Most anthology films can be pretty hit-and-miss affairs… but at least when you watch Paris, Je t’aime (2006), you can be sure that even the sucky segments will show you some interesting scenery! Apparently all the shorts, which are themed around different “arrondissements” of the eponymous capital, were shot under pretty tight restrictions (they only had a couple of days to shoot, and several of them were disrupted by wet weather and random Parisian passers-by), so I probably shouldn’t judge them too harshly… but some of the “misses” played like very bad sketches, with stupid, gimmicky set-ups, and irritating, twisty punchlines.
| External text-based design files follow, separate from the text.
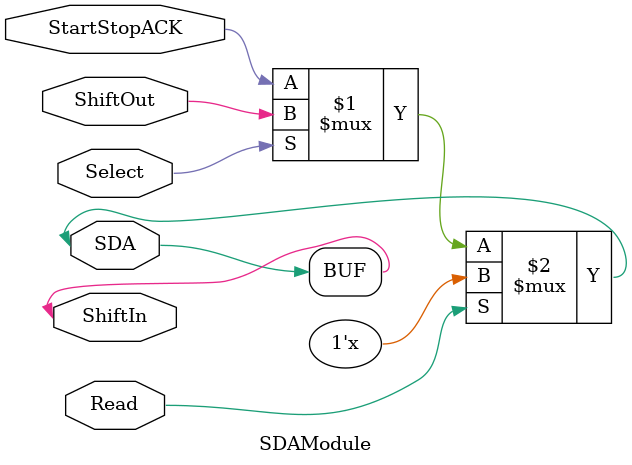
<source format=v>
`timescale 1ns / 1ps
module SDAModule(Read, Select, ShiftOut, StartStopACK, ShiftIn, SDA);
input Read, Select, ShiftOut, StartStopACK;
inout ShiftIn;
inout SDA;

parameter	HI_Z = 1'bZ;

assign SDA = Read ? HI_Z : (Select ? ShiftOut : StartStopACK);
assign ShiftIn = SDA;

endmodule

</source>
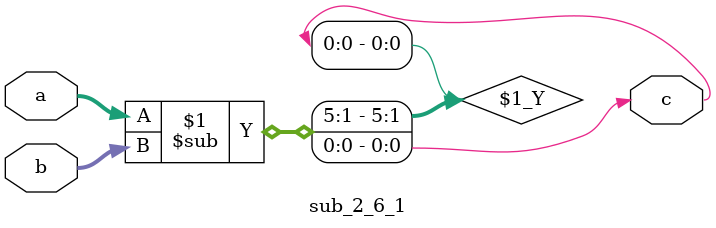
<source format=v>
module sub_2_6_1(a, b, c);
  input [1:0] a;
  input [5:0] b;
  output c;
  assign c = a - b;
endmodule

</source>
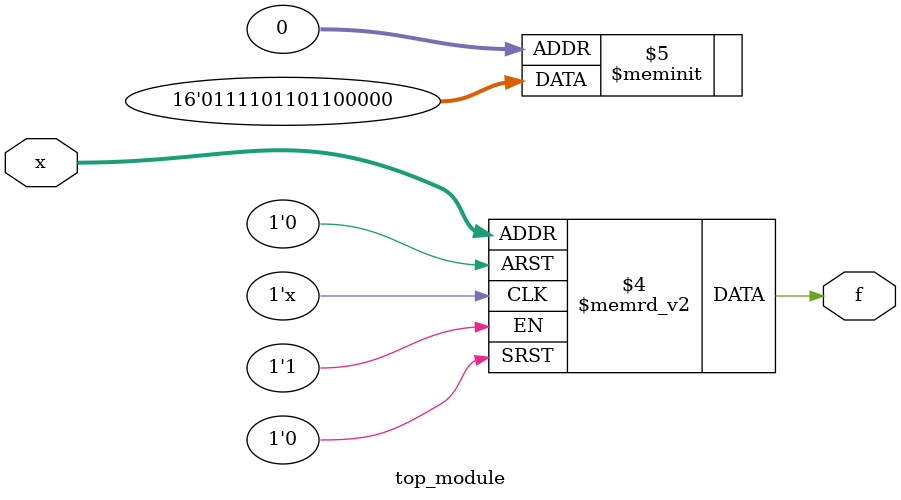
<source format=sv>
module top_module (
    input [4:1] x,
    output logic f
);

    always @(*) begin
        case (x)
            4'b0000: f = 1'b0;  // d but choose to output 0
            4'b0001: f = 1'b0;
            4'b0010: f = 1'b0;  // d but choose to output 0
            4'b0011: f = 1'b0;  // d but choose to output 0
            4'b0100: f = 1'b0;
            4'b0101: f = 1'b1;  // d but should be 1
            4'b0110: f = 1'b1;
            4'b0111: f = 1'b0;
            4'b1000: f = 1'b1;
            4'b1001: f = 1'b1;
            4'b1010: f = 1'b0;
            4'b1011: f = 1'b1;  // d but should be 1
            4'b1100: f = 1'b1;
            4'b1101: f = 1'b1;
            4'b1110: f = 1'b1;  // d but should be 1
            4'b1111: f = 1'b0;  // d but should be 1
            default: f = 1'b0;
        endcase
    end

endmodule

</source>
Of the eighteen short films I would say that only five of them are worth watching a second time… and, weirdly, despite the presence of some top-name talent amongst the ensemble cast, most of the segments I preferred featured relatively unknown actresses!
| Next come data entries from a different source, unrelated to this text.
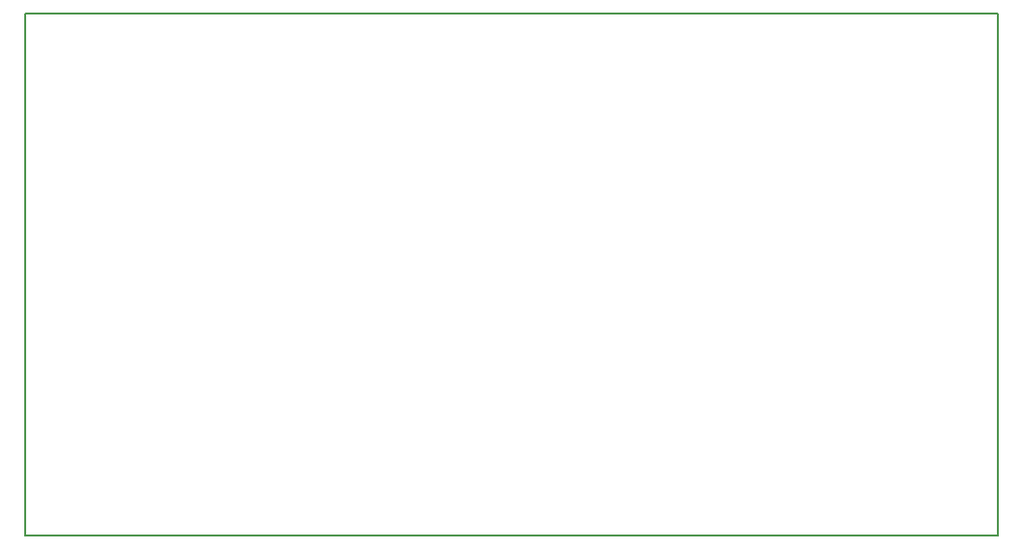
<source format=gbr>
%TF.GenerationSoftware,KiCad,Pcbnew,(6.0.0)*%
%TF.CreationDate,2022-08-29T20:46:27+02:00*%
%TF.ProjectId,AV_MOD_FAMICOM,41565f4d-4f44-45f4-9641-4d49434f4d2e,rev?*%
%TF.SameCoordinates,Original*%
%TF.FileFunction,Profile,NP*%
%FSLAX46Y46*%
G04 Gerber Fmt 4.6, Leading zero omitted, Abs format (unit mm)*
G04 Created by KiCad (PCBNEW (6.0.0)) date 2022-08-29 20:46:27*
%MOMM*%
%LPD*%
G01*
G04 APERTURE LIST*
%TA.AperFunction,Profile*%
%ADD10C,0.200000*%
%TD*%
G04 APERTURE END LIST*
D10*
X102870000Y-73660000D02*
X187960000Y-73660000D01*
X187960000Y-73660000D02*
X187960000Y-119380000D01*
X187960000Y-119380000D02*
X102870000Y-119380000D01*
X102870000Y-119380000D02*
X102870000Y-73660000D01*
M02*

</source>
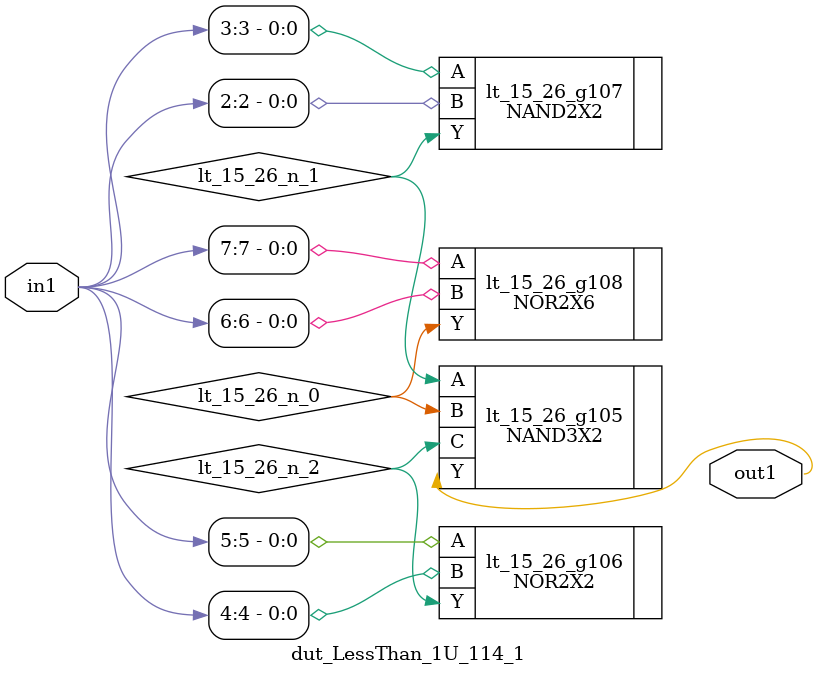
<source format=v>
`timescale 1ps / 1ps


module dut_LessThan_1U_114_1(in1, out1);
  input [7:0] in1;
  output out1;
  wire [7:0] in1;
  wire out1;
  wire lt_15_26_n_0, lt_15_26_n_1, lt_15_26_n_2;
  NAND3X2 lt_15_26_g105(.A (lt_15_26_n_1), .B (lt_15_26_n_0), .C
       (lt_15_26_n_2), .Y (out1));
  NOR2X2 lt_15_26_g106(.A (in1[5]), .B (in1[4]), .Y (lt_15_26_n_2));
  NAND2X2 lt_15_26_g107(.A (in1[3]), .B (in1[2]), .Y (lt_15_26_n_1));
  NOR2X6 lt_15_26_g108(.A (in1[7]), .B (in1[6]), .Y (lt_15_26_n_0));
endmodule



</source>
My personal fave was the final segment, ‘14e Arrondissement’, starring Margo Martindale as a sweet, simple-minded (in the best possible sense) American tourist, narrating her solo vacation experience in stilted French, for the benefit of an unseen language class. It’s the most moving and human of all the films, gaining its power from the plain-speaking sincerity of its main character, as she naively expresses the thoughts and feelings that the city stirred in her… and Martindale gives a great performance, both visually and vocally. I didn’t recognise her at the time, but apparently she also played Nick’s mother in the ‘Chicago’ episode of New Girl! Top lady.
Second fave would have to be Wes Craven’s skit about a British couple (played by Emily Mortimer and Rufus Sewell) getting into a row and breaking-up while visiting Père Lachaise Cemetery, only to be reunited by the ghost of Oscar Wilde! It’s a little silly, but quite sweet, and the actors have fun with it. Third fave would be ‘Loin du 16e’, starring Catalina Sandino Moreno as a young Spanish nanny, who has to leave her own child in day-care, before she makes the long journey to work for her wealthy employer. There isn’t much to it in terms of dialogue, but it’s quite an effecting piece, with a neat structure. Fourth fave would be Gurinder Chadha’s ‘Quais de Seine’, starring Leïla Bekhti as a young Muslim woman who’s taunted by some random a-holes in a park, before striking up a friendship with a more sensitive local lad. To me, it seemed more like the opening scene of a much longer story, rather than a complete piece in itself, but I like the way that Chadha was adapted her own recurring themes and interests to a new setting, language, and political climate. Fifth fave would have to be ‘Montmartre’, which starred director Bruno Podalydès as a man who picks up a fainting woman (Florence Muller), and lets her recover in the back of his car. It is, to my mind, the most “French” of all the films… although, as ever, I can’t really explain what I mean by that.